In the past 5 years, outcomes of three phase 3 studies provide evidence that the medical community can assist at-risk men in reducing their risk of prostate cancer. With regards to vitamins and supplements, the SELECT trial results should encourage physicians to help patients understand that epidemiologic studies or secondary analyses from other studies do not provide information that should guide behavior. Doing so risks three outcomes: (1) not avoiding the disease (in this case, prostate cancer), (2) wasting precious resources, and (3) possibly causing harm. These outcomes should also prompt a review of rules regarding what industry is allowed to state regarding such agents. At the present time, regulation is purposefully lax and serves the public poorly.

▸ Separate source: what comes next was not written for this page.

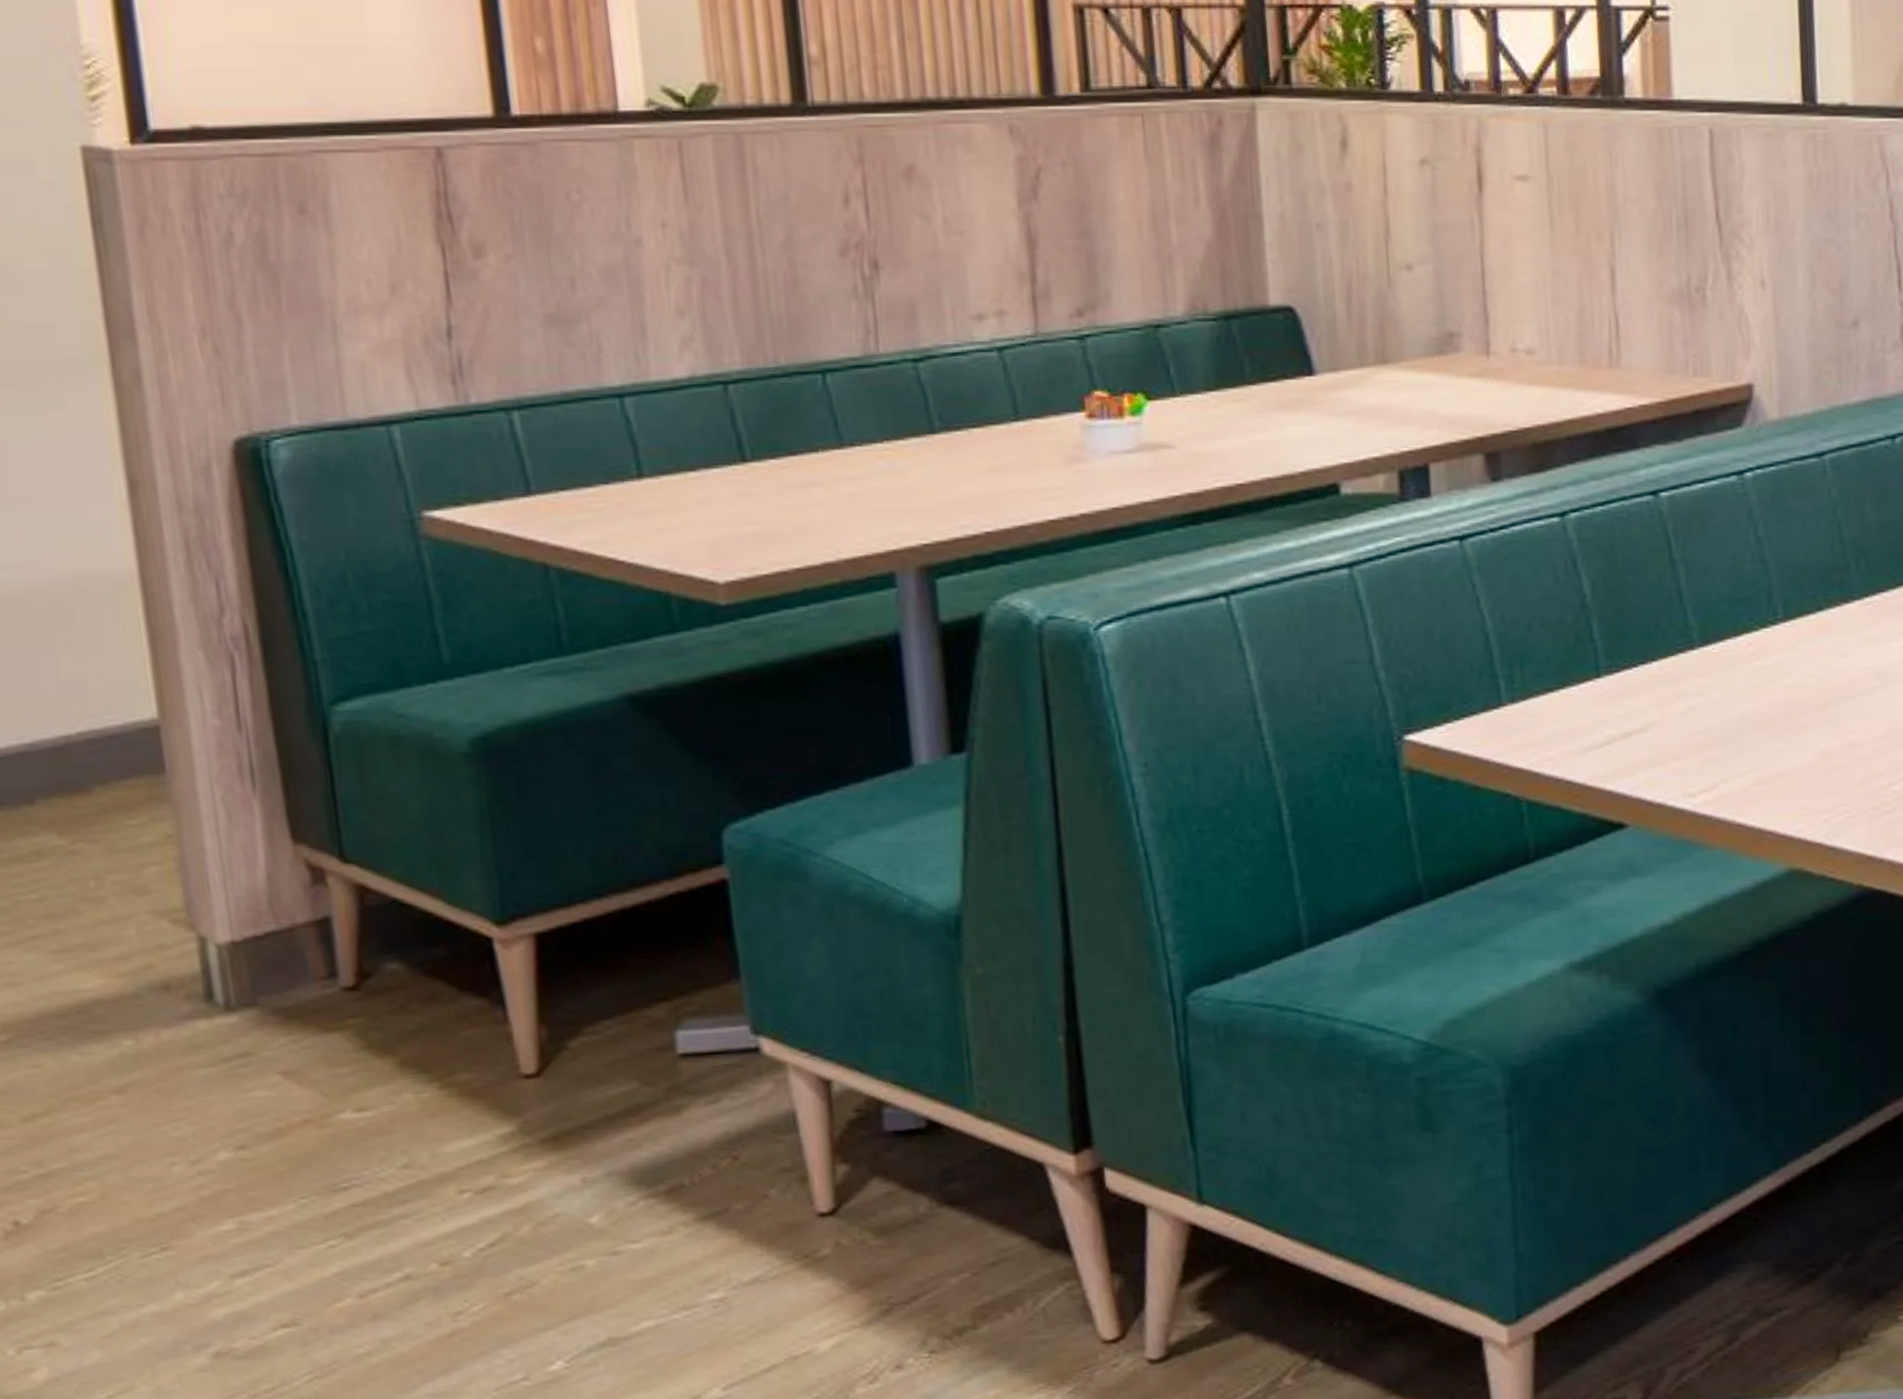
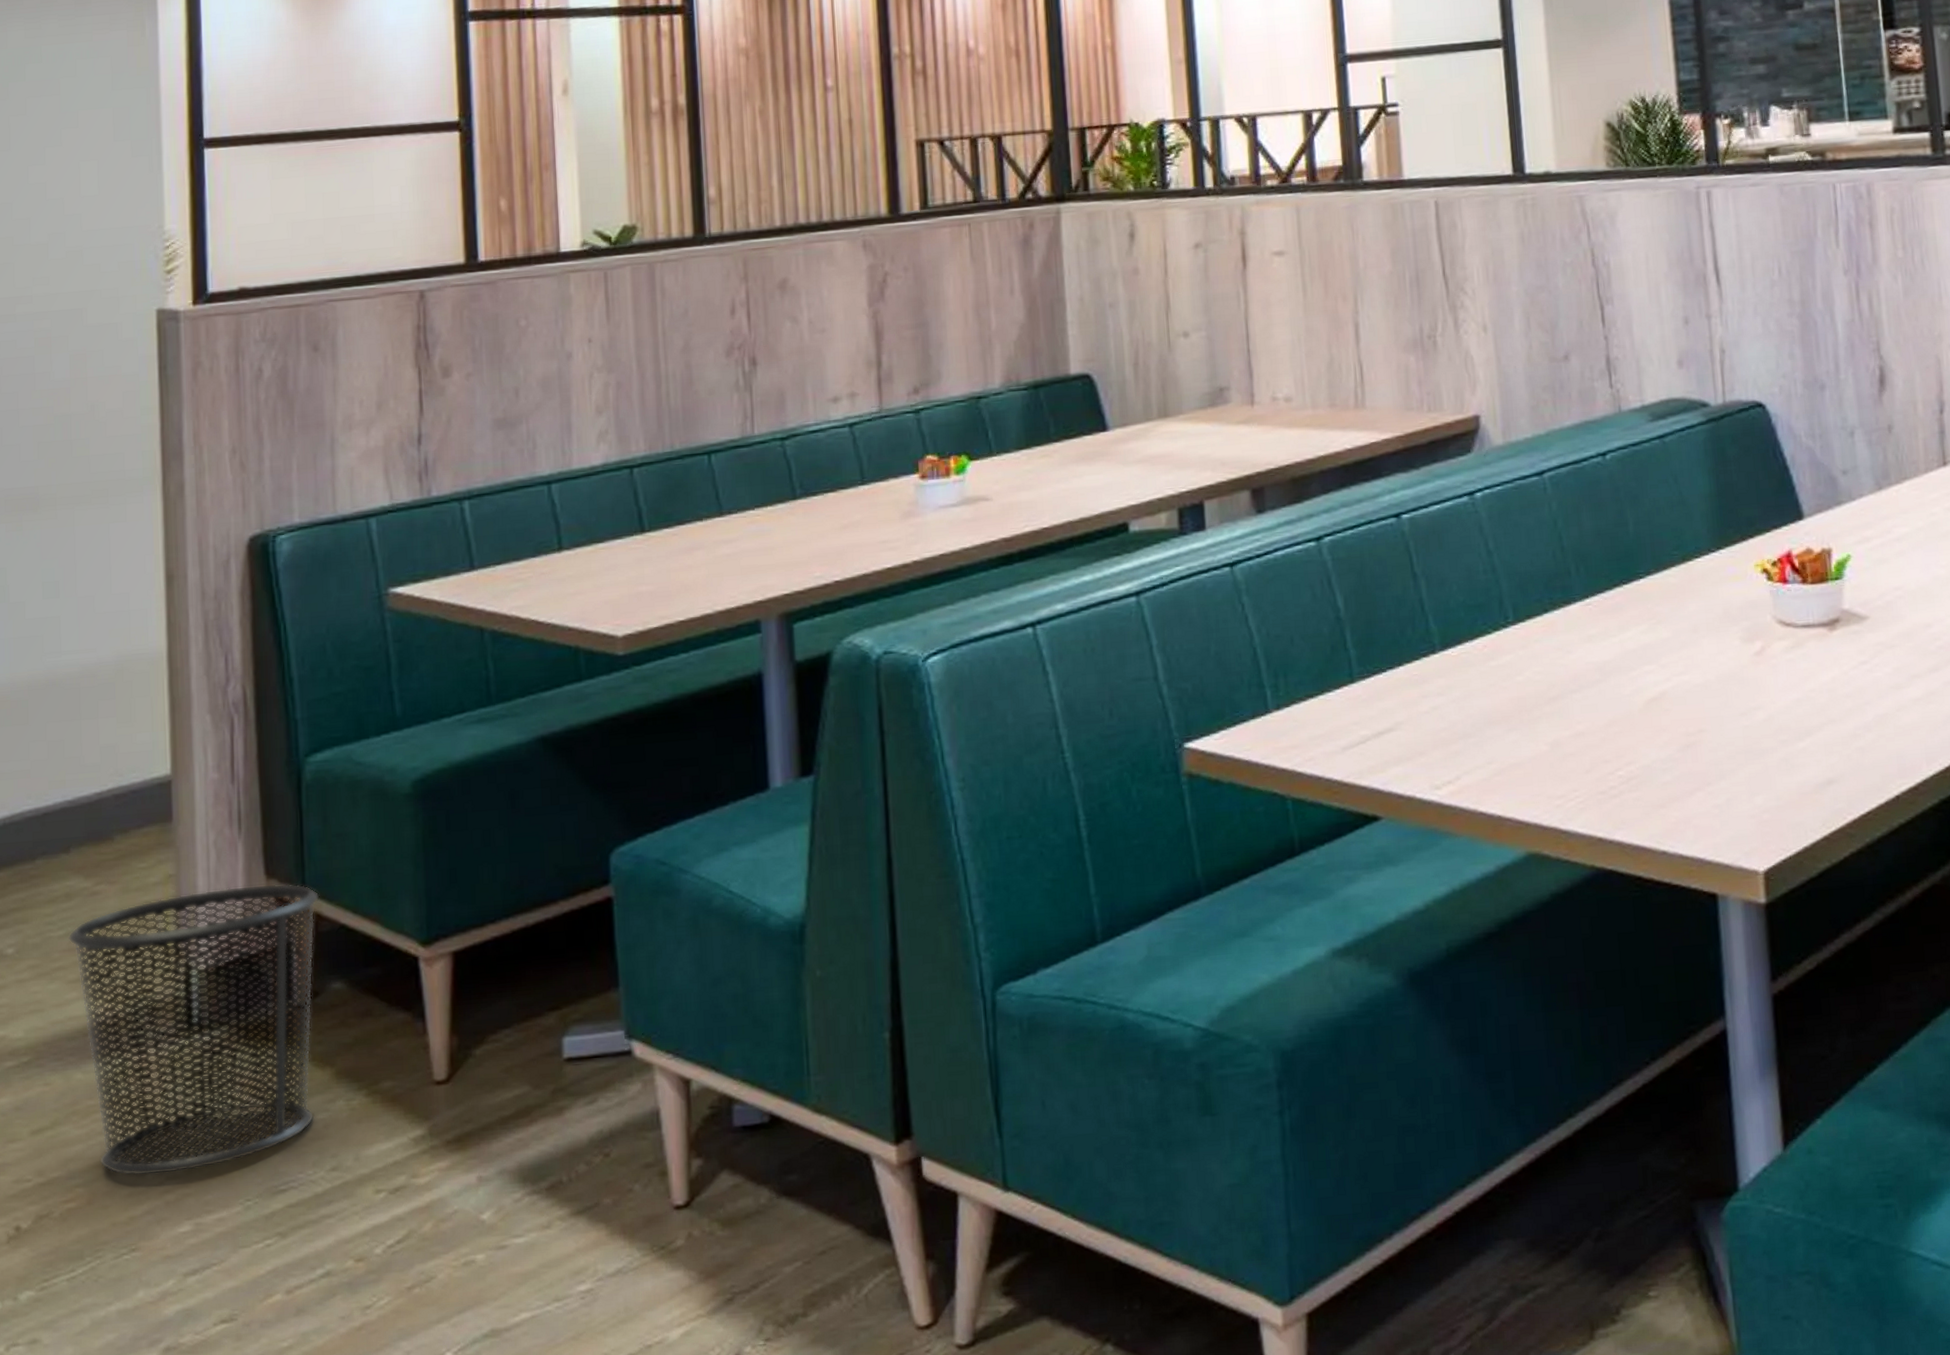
waste bin: none [45,849,377,1170] -> present [69,883,319,1176]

The second outcome of these studies is the clear-cut evidence that prevention of prostate cancer can be achieved in a significant number of men using five alpha reductase inhibitors. These agents appear to be useful in at least two settings – in healthy men with a current low risk of prostate cancer (the population of the PCPT, treated with finasteride) and, as reported at the 2009 AUA Annual Meeting, in men with elevated PSA values and a prior negative biopsy (the population of the REDUCE trial, treated with dutasteride). Both agents have a relatively small set of sexual side effects, probably most notably a reduction in ejaculate volume as well as a 1–2% risk of gynecomastia. In the case of finasteride (the data pending for dutasteride), in addition to the significant reduction in risk of cancer, the list of other benefits are long including reduced risk of BPH progression and interventions, improved performance of PSA, DRE, and prostate biopsy, and what appears to be a facilitated diagnosis of high grade disease if it is indeed present. With this very strong set of evidence, it will be up to physicians, especially urologists, to ensure that men who are undergoing PSA testing be made aware of this opportunity to reduce their risk of disease. Until now, our patients have taken this responsibility on themselves to research methods to reduce their risk of disease and have used the Internet and advertisements for over-the-counter supplements to achieve this goal. It is now the medical profession’s responsibility to help our patients understand the results of these large clinical trials and how these agents can be used in a prevention setting.

How Urologists and other members of the Oncology community respond to this public health opportunity will determine where preventive oncology will find itself in the years to come. Other specialties opted to be ‘late adopters’ of technology and as a result, entire disease processes or organ sites moved to early adopting specialties. Almost certainly, due to their understanding of all aspects of prostate cancer as well as other functional issues related to the disease (e.g., sexual and urinary function), Urologists are best poised to counsel patients and put chemoprevention into practice. Our patients deserve a well-informed specialty with a broad approach to disease prevention and treatment.